Le cinquième conseil : le "carnet d’adresse". Il n’est pas rare dans le privé que vos supérieurs et/ou collaborateurs souhaitent s’immiscer dans votre réseau personnel afin de l’exploiter à leurs profits individuels. La crainte est de se voir déposséder de cette valeur ajoutée pour être mis progressivement sur la touche avec la baisse des implications sur des études/projets poussant ainsi vers la "porte de sortie". 

Le sixième conseil : le comportement dans l’entreprise. La "survie humaine" dans de nombreuses en entreprises est l’individualisme (valable aussi dans l’Administration). Le travail collectif pour la réussite communautaire est logique, mais tout engagement dans cette démarche doit être précédée par une analyse de l’objectif réel de la hiérarchie et d’une observation attentive de l’implication de certains acteurs du groupe. Il est très simple de perdre sa crédibilité au sein de l’entreprise, en se lançant dans une opération qui n’intéresse pas la hiérarchie ou qui risque de la mettre en situation d’inconfort face la décision.

Le septième conseil : la discrétion. Comme dans l’Administration, il faut rester extrêmement vigilant sur la discrétion au sein de l’entreprise et vis-à-vis des partenaires/clients et sur la confidentialité des informations traitées. La communication extérieure et/ou une représentation à l’extérieur ne peuvent être faites qu’avec l’aval de la direction. 

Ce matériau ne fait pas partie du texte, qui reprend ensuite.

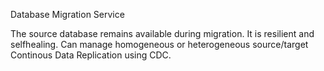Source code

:Database Migration Service

The source database remains available during migration. It is resilient and selfhealing.
Can manage homogeneous or heterogeneous source/target
Continous Data Replication using CDC.
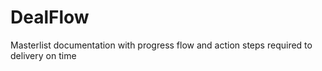 # DealFlow
Masterlist documentation with progress flow and action steps required to delivery on time 
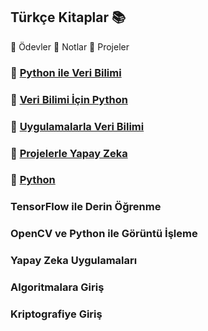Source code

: ## Türkçe Kitaplar :books:

:orange_book: Ödevler    :ledger: Notlar   :blue_book: Projeler

### :orange_book:	[Python ile Veri Bilimi](https://github.com/enesmanan/turkce-kitaplar/tree/main/Python%20ile%20Veri%20Bilimi) 

### :blue_book: [Veri Bilimi İçin Python](https://github.com/enesmanan/turkce-kitaplar/tree/main/Veri%20Bilimi%20%C4%B0%C3%A7in%20Python)

### :orange_book: [Uygulamalarla Veri Bilimi](https://github.com/enesmanan/turkce-kitaplar/tree/main/Uygulamalarla%20Veri%20Bilimi)

### :orange_book: [Projelerle Yapay Zeka](https://github.com/enesmanan/turkce-kitaplar/tree/main/Projelerle%20Yapay%20Zeka)

### :ledger: [Python](https://github.com/enesmanan/turkce-kitaplar/tree/main/Python)

### TensorFlow ile Derin Öğrenme

### OpenCV ve Python ile Görüntü İşleme

### Yapay Zeka Uygulamaları

### Algoritmalara Giriş

### Kriptografiye Giriş

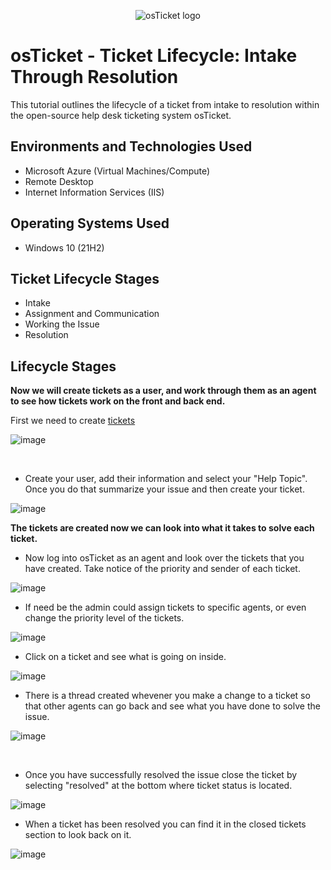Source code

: <p align="center">
<img src="https://i.imgur.com/Clzj7Xs.png" alt="osTicket logo"/>
</p>

<h1>osTicket - Ticket Lifecycle: Intake Through Resolution</h1>
This tutorial outlines the lifecycle of a ticket from intake to resolution within the open-source help desk ticketing system osTicket.<br />


<h2>Environments and Technologies Used</h2>

- Microsoft Azure (Virtual Machines/Compute)
- Remote Desktop
- Internet Information Services (IIS)

<h2>Operating Systems Used </h2>

- Windows 10</b> (21H2)

<h2>Ticket Lifecycle Stages</h2>

- Intake
- Assignment and Communication
- Working the Issue
- Resolution

<h2>Lifecycle Stages</h2>

<p>

</p>
<p>

 <b> Now we will create tickets as a user, and work through them as an agent to see how tickets work on the front and back end.</b>

 <p>
   
   First we need to create [tickets](http://localhost/osTicket/)  </p>
 
 ![image](https://github.com/Janelle888/ticket-lifecycle/assets/142438143/f8b6a89e-f5eb-4547-8e75-903c5547d695)
  
</p>
<br />

- Create your user, add their information and select your "Help Topic". Once you do that summarize your issue and then create your ticket.
  
<p>

![image](https://github.com/Janelle888/ticket-lifecycle/assets/142438143/c266572d-7349-4756-8ecf-adb944a2e240)

</p>
<p>

 <b> The tickets are created now we can look into what it takes to solve each ticket. </b>
 
- Now log into osTicket as an agent and look over the tickets that you have created. Take notice of the priority and sender of each ticket.

![image](https://github.com/Janelle888/ticket-lifecycle/assets/142438143/de6ff719-af21-4db8-969d-ac413e4f3dcd)

 - If need be the admin could assign tickets to specific agents, or even change the priority level of the tickets.

![image](https://github.com/Janelle888/ticket-lifecycle/assets/142438143/2756960f-f639-4ea5-9485-8b258c6bed02)


 <p>
  
  - Click on a ticket and see what is going on inside.

![image](https://github.com/Janelle888/ticket-lifecycle/assets/142438143/0d843e95-5f83-4d7a-844b-bd970526b50d)

</p>
 
- There is a thread created whevener you make a change to a ticket so that other agents can go back and see what you have done to solve the issue.

![image](https://github.com/Janelle888/ticket-lifecycle/assets/142438143/5e08ea2d-e3c0-4d3e-ba14-4575bc949451)

 
</p>
<br />
 
- Once you have successfully resolved the issue close the ticket by selecting "resolved" at the bottom where ticket status is located. 

![image](https://github.com/Janelle888/ticket-lifecycle/assets/142438143/f95d99ee-e345-4487-b1b0-32561167f785)

<p>

 - When a ticket has been resolved you can find it in the closed tickets section to look back on it.

   <p>

![image](https://github.com/Janelle888/ticket-lifecycle/assets/142438143/a437b1e5-eba4-4e5d-b45d-29f7ff437c5c)


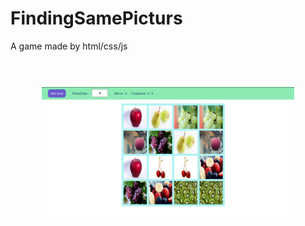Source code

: # FindingSamePicturs
A game made by html/css/js
<br><br>
<img style="width:80%; margin:40px 10%;" src="https://github.com/only-js/FindingSamePicturs/blob/master/screenshot.PNG">
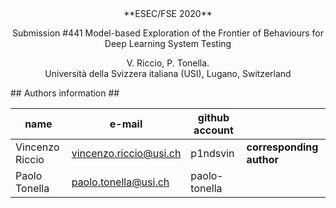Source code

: <center>
**ESEC/FSE 2020**   

Submission #441	
Model-based Exploration of the Frontier of Behaviours for Deep Learning System Testing

V. Riccio, P. Tonella.  
Università della Svizzera italiana (USI), Lugano, Switzerland 
</center>
## Authors information ##

| name              | e-mail                   | github account   |  |
|-------------------|--------------------------|------------------|-----------------------|
| Vincenzo Riccio   | vincenzo.riccio@usi.ch  | p1ndsvin         |**corresponding author**    |
| Paolo Tonella     | paolo.tonella@usi.ch     | paolo-tonella    |                    |
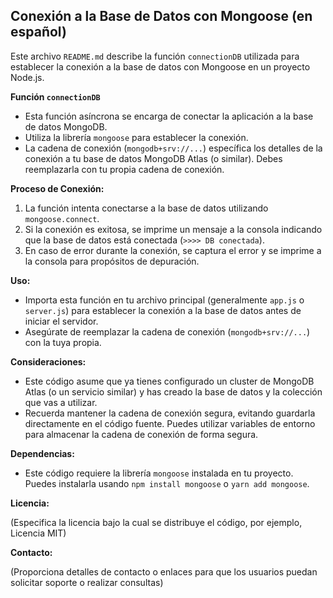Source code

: ## Conexión a la Base de Datos con Mongoose (en español)

Este archivo `README.md` describe la función `connectionDB` utilizada para establecer la conexión a la base de datos con Mongoose en un proyecto Node.js.

**Función `connectionDB`**

- Esta función asíncrona se encarga de conectar la aplicación a la base de datos MongoDB.
- Utiliza la librería `mongoose` para establecer la conexión.
- La cadena de conexión (`mongodb+srv://...`) específica los detalles de la conexión a tu base de datos MongoDB Atlas (o similar). Debes reemplazarla con tu propia cadena de conexión.

**Proceso de Conexión:**

1. La función intenta conectarse a la base de datos utilizando `mongoose.connect`.
2. Si la conexión es exitosa, se imprime un mensaje a la consola indicando que la base de datos está conectada (`>>>> DB conectada`).
3. En caso de error durante la conexión, se captura el error y se imprime a la consola para propósitos de depuración.

**Uso:**

- Importa esta función en tu archivo principal (generalmente `app.js` o `server.js`) para establecer la conexión a la base de datos antes de iniciar el servidor.
- Asegúrate de reemplazar la cadena de conexión (`mongodb+srv://...`) con la tuya propia.

**Consideraciones:**

- Este código asume que ya tienes configurado un cluster de MongoDB Atlas (o un servicio similar) y has creado la base de datos y la colección que vas a utilizar.
- Recuerda mantener la cadena de conexión segura, evitando guardarla directamente en el código fuente. Puedes utilizar variables de entorno para almacenar la cadena de conexión de forma segura.

**Dependencias:**

- Este código requiere la librería `mongoose` instalada en tu proyecto. Puedes instalarla usando `npm install mongoose` o `yarn add mongoose`.

**Licencia:**

(Especifica la licencia bajo la cual se distribuye el código, por ejemplo, Licencia MIT)

**Contacto:**

(Proporciona detalles de contacto o enlaces para que los usuarios puedan solicitar soporte o realizar consultas)
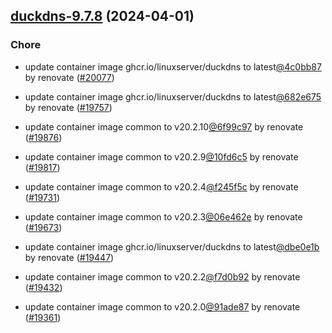 

## [duckdns-9.7.8](https://github.com/truecharts/charts/compare/duckdns-9.6.0...duckdns-9.7.8) (2024-04-01)

### Chore



- update container image ghcr.io/linuxserver/duckdns to latest[@4c0bb87](https://github.com/4c0bb87) by renovate ([#20077](https://github.com/truecharts/charts/issues/20077))

- update container image ghcr.io/linuxserver/duckdns to latest[@682e675](https://github.com/682e675) by renovate ([#19757](https://github.com/truecharts/charts/issues/19757))

- update container image common to v20.2.10[@6f99c97](https://github.com/6f99c97) by renovate ([#19876](https://github.com/truecharts/charts/issues/19876))

- update container image common to v20.2.9[@10fd6c5](https://github.com/10fd6c5) by renovate ([#19817](https://github.com/truecharts/charts/issues/19817))

- update container image common to v20.2.4[@f245f5c](https://github.com/f245f5c) by renovate ([#19731](https://github.com/truecharts/charts/issues/19731))

- update container image common to v20.2.3[@06e462e](https://github.com/06e462e) by renovate ([#19673](https://github.com/truecharts/charts/issues/19673))

- update container image ghcr.io/linuxserver/duckdns to latest[@dbe0e1b](https://github.com/dbe0e1b) by renovate ([#19447](https://github.com/truecharts/charts/issues/19447))

- update container image common to v20.2.2[@f7d0b92](https://github.com/f7d0b92) by renovate ([#19432](https://github.com/truecharts/charts/issues/19432))

- update container image common to v20.2.0[@91ade87](https://github.com/91ade87) by renovate ([#19361](https://github.com/truecharts/charts/issues/19361))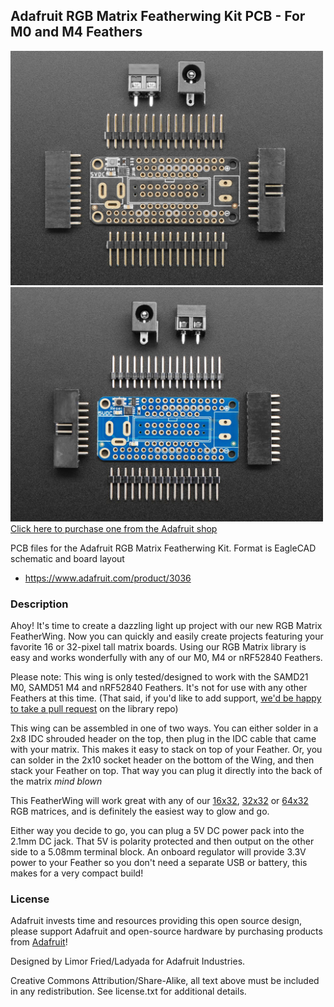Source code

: ## Adafruit RGB Matrix Featherwing Kit PCB - For M0 and M4 Feathers
<a href="http://www.adafruit.com/products/4702"><img src="assets/4702.jpg?raw=true" width="500px"></a><br/>
<a href="http://www.adafruit.com/products/3036"><img src="assets/3036.jpg?raw=true" width="500px"><br/>
Click here to purchase one from the Adafruit shop</a>

PCB files for the Adafruit RGB Matrix Featherwing Kit. Format is EagleCAD schematic and board layout
* https://www.adafruit.com/product/3036

### Description

Ahoy! It's time to create a dazzling light up project with our new RGB Matrix FeatherWing. Now you can quickly and easily create projects featuring your favorite 16 or 32-pixel tall matrix boards. Using our RGB Matrix library is easy and works wonderfully with any of our M0, M4 or nRF52840 Feathers.

Please note: This wing is only tested/designed to work with the SAMD21 M0, SAMD51 M4 and nRF52840 Feathers. It's not for use with any other Feathers at this time. (That said, if you'd like to add support, [we'd be happy to take a pull request](https://github.com/adafruit/RGB-matrix-Panel) on the library repo)

This wing can be assembled in one of two ways. You can either solder in a 2x8 IDC shrouded header on the top, then plug in the IDC cable that came with your matrix. This makes it easy to stack on top of your Feather. Or, you can solder in the 2x10 socket header on the bottom of the Wing, and then stack your Feather on top. That way you can plug it directly into the back of the matrix *mind blown*

This FeatherWing will work great with any of our [16x32](https://www.adafruit.com/?q=16x32), [32x32](https://www.adafruit.com/?q=32x32) or [64x32](https://www.adafruit.com/?q=64x32) RGB matrices, and is definitely the easiest way to glow and go.

Either way you decide to go, you can plug a 5V DC power pack into the 2.1mm DC jack. That 5V is polarity protected and then output on the other side to a 5.08mm terminal block. An onboard regulator will provide 3.3V power to your Feather so you don't need a separate USB or battery, this makes for a very compact build!

### License

Adafruit invests time and resources providing this open source design, please support Adafruit and open-source hardware by purchasing products from [Adafruit](https://www.adafruit.com)!

Designed by Limor Fried/Ladyada for Adafruit Industries.

Creative Commons Attribution/Share-Alike, all text above must be included in any redistribution. See license.txt for additional details.

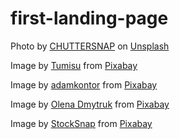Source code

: # first-landing-page

<!--adidas sneaker image-->
Photo by <a href="https://unsplash.com/@chuttersnap?utm_source=unsplash&utm_medium=referral&utm_content=creditCopyText">CHUTTERSNAP</a> on <a href="https://unsplash.com/s/photos/blue-clothes?utm_source=unsplash&utm_medium=referral&utm_content=creditCopyText">Unsplash</a>
  
<!--suit image-->
Image by <a href="https://pixabay.com/users/tumisu-148124/?utm_source=link-attribution&amp;utm_medium=referral&amp;utm_campaign=image&amp;utm_content=4914044">Tumisu</a> from <a href="https://pixabay.com//?utm_source=link-attribution&amp;utm_medium=referral&amp;utm_campaign=image&amp;utm_content=4914044">Pixabay</a>

<!--dress image-->
Image by <a href="https://pixabay.com/users/adamkontor-79075/?utm_source=link-attribution&amp;utm_medium=referral&amp;utm_campaign=image&amp;utm_content=4188502">adamkontor</a> from <a href="https://pixabay.com//?utm_source=link-attribution&amp;utm_medium=referral&amp;utm_campaign=image&amp;utm_content=4188502">Pixabay</a>

<!--sneaker image-->
Image by <a href="https://pixabay.com/users/helidm-4384653/?utm_source=link-attribution&amp;utm_medium=referral&amp;utm_campaign=image&amp;utm_content=2410636">Olena Dmytruk</a> from <a href="https://pixabay.com//?utm_source=link-attribution&amp;utm_medium=referral&amp;utm_campaign=image&amp;utm_content=2410636">Pixabay</a>

<!--couples clothes image-->
Image by <a href="https://pixabay.com/users/stocksnap-894430/?utm_source=link-attribution&amp;utm_medium=referral&amp;utm_campaign=image&amp;utm_content=2595862">StockSnap</a> from <a href="https://pixabay.com//?utm_source=link-attribution&amp;utm_medium=referral&amp;utm_campaign=image&amp;utm_content=2595862">Pixabay</a>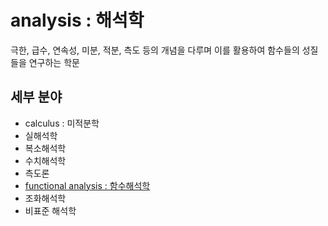 # analysis : 해석학

극한, 급수, 연속성, 미분, 적분, 측도 등의 개념을 다루며 이를 활용하여 함수들의 성질들을 연구하는 학문

## 세부 분야

- calculus : 미적분학
- 실해석학
- 복소해석학
- 수치해석학
- 측도론
- [functional analysis : 함수해석학](./functional_analysis/README.md)
- 조화해석학
- 비표준 해석학
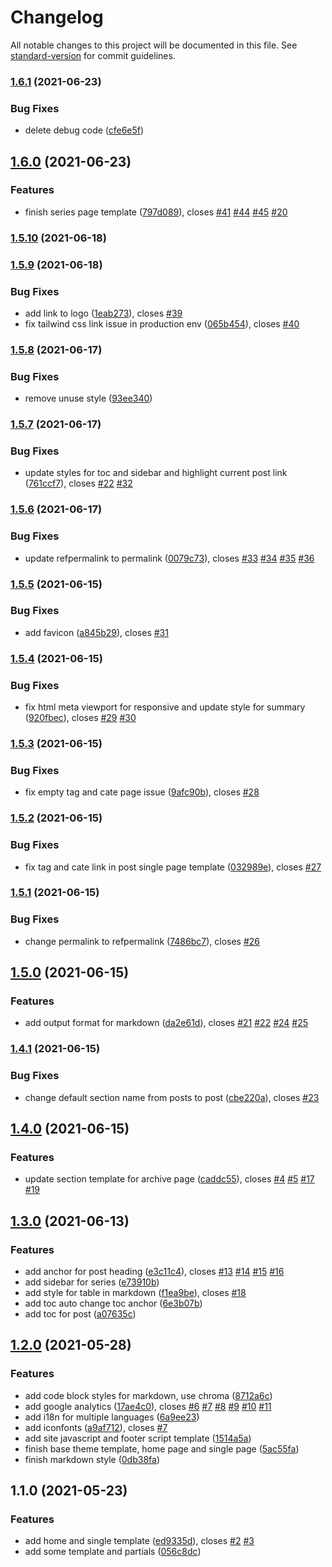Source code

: # Changelog

All notable changes to this project will be documented in this file. See [standard-version](https://github.com/conventional-changelog/standard-version) for commit guidelines.

### [1.6.1](https://gitee.com/coco-next/cocodocs/compare/v1.6.0...v1.6.1) (2021-06-23)


### Bug Fixes

* delete debug code ([cfe6e5f](https://gitee.com/coco-next/cocodocs/commit/cfe6e5f6b75ff454f8630cd5a40c147837b6a668))

## [1.6.0](https://gitee.com/coco-next/cocodocs/compare/v1.5.10...v1.6.0) (2021-06-23)


### Features

* finish series page template ([797d089](https://gitee.com/coco-next/cocodocs/commit/797d089a8f40e770dd72963c67383c49aa05c9ee)), closes [#41](https://gitee.com/coco-next/cocodocs/issues/41) [#44](https://gitee.com/coco-next/cocodocs/issues/44) [#45](https://gitee.com/coco-next/cocodocs/issues/45) [#20](https://gitee.com/coco-next/cocodocs/issues/20)

### [1.5.10](https://gitee.com/coco-next/cocodocs/compare/v1.5.9...v1.5.10) (2021-06-18)

### [1.5.9](https://gitee.com/coco-next/cocodocs/compare/v1.5.8...v1.5.9) (2021-06-18)


### Bug Fixes

* add link to logo ([1eab273](https://gitee.com/coco-next/cocodocs/commit/1eab2731268f01383b02dfb3bdd8d5ec8630d1fd)), closes [#39](https://gitee.com/coco-next/cocodocs/issues/39)
* fix tailwind css link issue in production env ([065b454](https://gitee.com/coco-next/cocodocs/commit/065b45400bf103bbf463633764990ebb9d4124a0)), closes [#40](https://gitee.com/coco-next/cocodocs/issues/40)

### [1.5.8](https://gitee.com/coco-next/cocodocs/compare/v1.5.7...v1.5.8) (2021-06-17)


### Bug Fixes

* remove unuse style ([93ee340](https://gitee.com/coco-next/cocodocs/commit/93ee3404915589b152aeb780b0b7f4da4728d0bc))

### [1.5.7](https://gitee.com/coco-next/cocodocs/compare/v1.5.6...v1.5.7) (2021-06-17)


### Bug Fixes

* update styles for toc and sidebar and highlight current post link ([761ccf7](https://gitee.com/coco-next/cocodocs/commit/761ccf76e7e28f87aa4b2705221ea8e0f35ba742)), closes [#22](https://gitee.com/coco-next/cocodocs/issues/22) [#32](https://gitee.com/coco-next/cocodocs/issues/32)

### [1.5.6](https://gitee.com/coco-next/cocodocs/compare/v1.5.5...v1.5.6) (2021-06-17)


### Bug Fixes

* update refpermalink to permalink ([0079c73](https://gitee.com/coco-next/cocodocs/commit/0079c734c896120c8f90cf6d34ea5031a8e19fb9)), closes [#33](https://gitee.com/coco-next/cocodocs/issues/33) [#34](https://gitee.com/coco-next/cocodocs/issues/34) [#35](https://gitee.com/coco-next/cocodocs/issues/35) [#36](https://gitee.com/coco-next/cocodocs/issues/36)

### [1.5.5](https://gitee.com/coco-next/cocodocs/compare/v1.5.4...v1.5.5) (2021-06-15)


### Bug Fixes

* add favicon ([a845b29](https://gitee.com/coco-next/cocodocs/commit/a845b2905859fcdabb24cf5fb118dfd6ffdbfb1a)), closes [#31](https://gitee.com/coco-next/cocodocs/issues/31)

### [1.5.4](https://gitee.com/coco-next/cocodocs/compare/v1.5.3...v1.5.4) (2021-06-15)


### Bug Fixes

* fix html meta viewport for responsive and update style for summary ([920fbec](https://gitee.com/coco-next/cocodocs/commit/920fbec628ccbba1a9682e901aeddf4754cc195f)), closes [#29](https://gitee.com/coco-next/cocodocs/issues/29) [#30](https://gitee.com/coco-next/cocodocs/issues/30)

### [1.5.3](https://gitee.com/coco-next/cocodocs/compare/v1.5.2...v1.5.3) (2021-06-15)


### Bug Fixes

* fix empty tag and cate page issue ([9afc90b](https://gitee.com/coco-next/cocodocs/commit/9afc90b15d4ed0f4f71f771fd5c00754611979cb)), closes [#28](https://gitee.com/coco-next/cocodocs/issues/28)

### [1.5.2](https://gitee.com/coco-next/cocodocs/compare/v1.5.1...v1.5.2) (2021-06-15)


### Bug Fixes

* fix tag and cate link in post single page template ([032989e](https://gitee.com/coco-next/cocodocs/commit/032989e27fc7379dea9827b68e28a12f3ddc992b)), closes [#27](https://gitee.com/coco-next/cocodocs/issues/27)

### [1.5.1](https://gitee.com/coco-next/cocodocs/compare/v1.5.0...v1.5.1) (2021-06-15)


### Bug Fixes

* change permalink to refpermalink ([7486bc7](https://gitee.com/coco-next/cocodocs/commit/7486bc7239a26bba041bf54ccb73cac4824f95ee)), closes [#26](https://gitee.com/coco-next/cocodocs/issues/26)

## [1.5.0](https://gitee.com/coco-next/cocodocs/compare/v1.4.1...v1.5.0) (2021-06-15)


### Features

* add output format for markdown ([da2e61d](https://gitee.com/coco-next/cocodocs/commit/da2e61da6680f829b50abe87c3b381bdd8a24e0a)), closes [#21](https://gitee.com/coco-next/cocodocs/issues/21) [#22](https://gitee.com/coco-next/cocodocs/issues/22) [#24](https://gitee.com/coco-next/cocodocs/issues/24) [#25](https://gitee.com/coco-next/cocodocs/issues/25)

### [1.4.1](https://gitee.com/coco-next/cocodocs/compare/v1.4.0...v1.4.1) (2021-06-15)


### Bug Fixes

* change default section name from posts to post ([cbe220a](https://gitee.com/coco-next/cocodocs/commit/cbe220ae3fb92783fa1785ac3c3a982ef8a5aee8)), closes [#23](https://gitee.com/coco-next/cocodocs/issues/23)

## [1.4.0](https://github.com/wancocoding/hugo-theme-cocoding/compare/v1.3.0...v1.4.0) (2021-06-15)


### Features

* update section template for archive page ([caddc55](https://github.com/wancocoding/hugo-theme-cocoding/commit/caddc5580183d4299abb44835debca67e984441c)), closes [#4](https://github.com/wancocoding/hugo-theme-cocoding/issues/4) [#5](https://github.com/wancocoding/hugo-theme-cocoding/issues/5) [#17](https://github.com/wancocoding/hugo-theme-cocoding/issues/17) [#19](https://github.com/wancocoding/hugo-theme-cocoding/issues/19)

## [1.3.0](https://github.com/wancocoding/hugo-theme-cocoding/compare/v1.2.0...v1.3.0) (2021-06-13)


### Features

* add anchor for post heading ([e3c11c4](https://github.com/wancocoding/hugo-theme-cocoding/commit/e3c11c4f2b0d0624b19b6874e9db5bdf39a01025)), closes [#13](https://github.com/wancocoding/hugo-theme-cocoding/issues/13) [#14](https://github.com/wancocoding/hugo-theme-cocoding/issues/14) [#15](https://github.com/wancocoding/hugo-theme-cocoding/issues/15) [#16](https://github.com/wancocoding/hugo-theme-cocoding/issues/16)
* add sidebar for series ([e73910b](https://github.com/wancocoding/hugo-theme-cocoding/commit/e73910b66089987bbc03b173f795ae1cc0a8937f))
* add style for table in markdown ([f1ea9be](https://github.com/wancocoding/hugo-theme-cocoding/commit/f1ea9be3f5cb40de9cb7f960a941ec95a3ec81ab)), closes [#18](https://github.com/wancocoding/hugo-theme-cocoding/issues/18)
* add toc auto change toc anchor ([6e3b07b](https://github.com/wancocoding/hugo-theme-cocoding/commit/6e3b07bab69618718a3d892650b9ae7bf2e8b346))
* add toc for post ([a07635c](https://github.com/wancocoding/hugo-theme-cocoding/commit/a07635c89b1e0e0ba4033edf93040ba11ce22acf))

## [1.2.0](https://github.com/wancocoding/hugo-theme-cocoding/compare/v1.1.0...v1.2.0) (2021-05-28)


### Features

* add code block styles for markdown, use chroma ([8712a6c](https://github.com/wancocoding/hugo-theme-cocoding/commit/8712a6c6f5a8baa41e5f618c4eee59f86c4285a4))
* add google analytics ([17ae4c0](https://github.com/wancocoding/hugo-theme-cocoding/commit/17ae4c06e5a9348860231191f2421ecc0ed152ab)), closes [#6](https://github.com/wancocoding/hugo-theme-cocoding/issues/6) [#7](https://github.com/wancocoding/hugo-theme-cocoding/issues/7) [#8](https://github.com/wancocoding/hugo-theme-cocoding/issues/8) [#9](https://github.com/wancocoding/hugo-theme-cocoding/issues/9) [#10](https://github.com/wancocoding/hugo-theme-cocoding/issues/10) [#11](https://github.com/wancocoding/hugo-theme-cocoding/issues/11)
* add i18n for multiple languages ([6a9ee23](https://github.com/wancocoding/hugo-theme-cocoding/commit/6a9ee235f1537d3b57d23f4dc2d4d3c9b3a5995f))
* add iconfonts ([a9af712](https://github.com/wancocoding/hugo-theme-cocoding/commit/a9af71252d87da6954db5fd5407d665be5ed8604)), closes [#7](https://github.com/wancocoding/hugo-theme-cocoding/issues/7)
* add site javascript and footer script template ([1514a5a](https://github.com/wancocoding/hugo-theme-cocoding/commit/1514a5abafcca97ed76b4bf7c6cf1bae087c4aeb))
* finish base theme template, home page and single page ([5ac55fa](https://github.com/wancocoding/hugo-theme-cocoding/commit/5ac55fae037aa628c99d6c0486ba1396ce3f99bb))
* finish markdown style ([0db38fa](https://github.com/wancocoding/hugo-theme-cocoding/commit/0db38fa40a41168b65b40329a25cd0d0e1d494f3))

## 1.1.0 (2021-05-23)


### Features

* add home and single template ([ed9335d](https://github.com/wancocoding/hugo-theme-cocoding/commit/ed9335dcff264e3cc67942d4a7d1e9ec056dadef)), closes [#2](https://github.com/wancocoding/hugo-theme-cocoding/issues/2) [#3](https://github.com/wancocoding/hugo-theme-cocoding/issues/3)
* add some template and partials ([056c8dc](https://github.com/wancocoding/hugo-theme-cocoding/commit/056c8dcd09b82aa3534b0be0d11c22f7c8928d15))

Le huitième conseil : les écrits. Sachant que les écrits restent et peuvent attester d’une bonne foi en cas de conflits, il est fortement souhaitable de conserver des écrits des actions importantes et/ou délicates. Le monde du privé travaille souvent avec l’oral car plus rapide mais la précaution conduit à laisser des traces écrites. Mais ne pas oublier que le smartphone et le PC professionnels sont des équipements sur lesquels l’entreprise a tous les droits, et elle peut les bloquer et les analyser à tout instant et sans préavis en cas de conflits graves avec un salarié, dans le respect de la politique de sécurité de l’info et de la RGPD. 

 

En conclusion, il ressort que la migration du monde étatique au monde privé est relativement facile à condition de respecter quelques précautions élémentaires, mais souvent oubliées. La faute professionnelle est facilement "identifiée" pour se séparer, simplement ou dans la "douleur"  d’un collaborateur, surtout quand on arrive dans le privé pour une deuxième carrière. Dans le privé, la confiance en autrui et la lisibilité des actions demeurent des principes à manier avec dextérité. "Dire ce qu’il faut et faire qui est demandé dans l’intérêt de l’entreprise, mais rarement plus, sauf dans des configurations exceptionnelles".